• Dataset excerpts:
▼▼▼
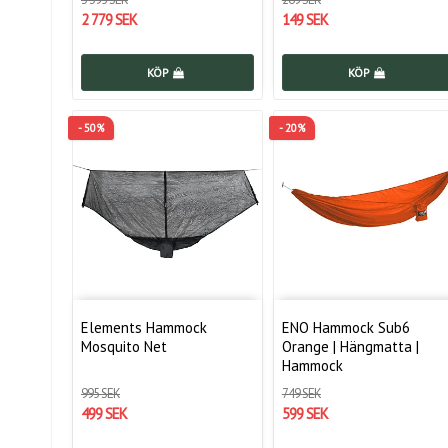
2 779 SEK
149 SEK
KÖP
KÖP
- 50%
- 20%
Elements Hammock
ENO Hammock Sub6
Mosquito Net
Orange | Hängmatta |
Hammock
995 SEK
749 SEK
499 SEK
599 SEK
▲▲▲
• EXERCISE: Reproduce every line of text in the material above verbatim, leaving out the pictures.

• ANSWER SPACE:
2 779 SEK
149 SEK
KÖP
KÖP
- 50%
- 20%
Elements Hammock
ENO Hammock Sub6
Mosquito Net
Orange | Hängmatta |
Hammock
995 SEK
749 SEK
499 SEK
599 SEK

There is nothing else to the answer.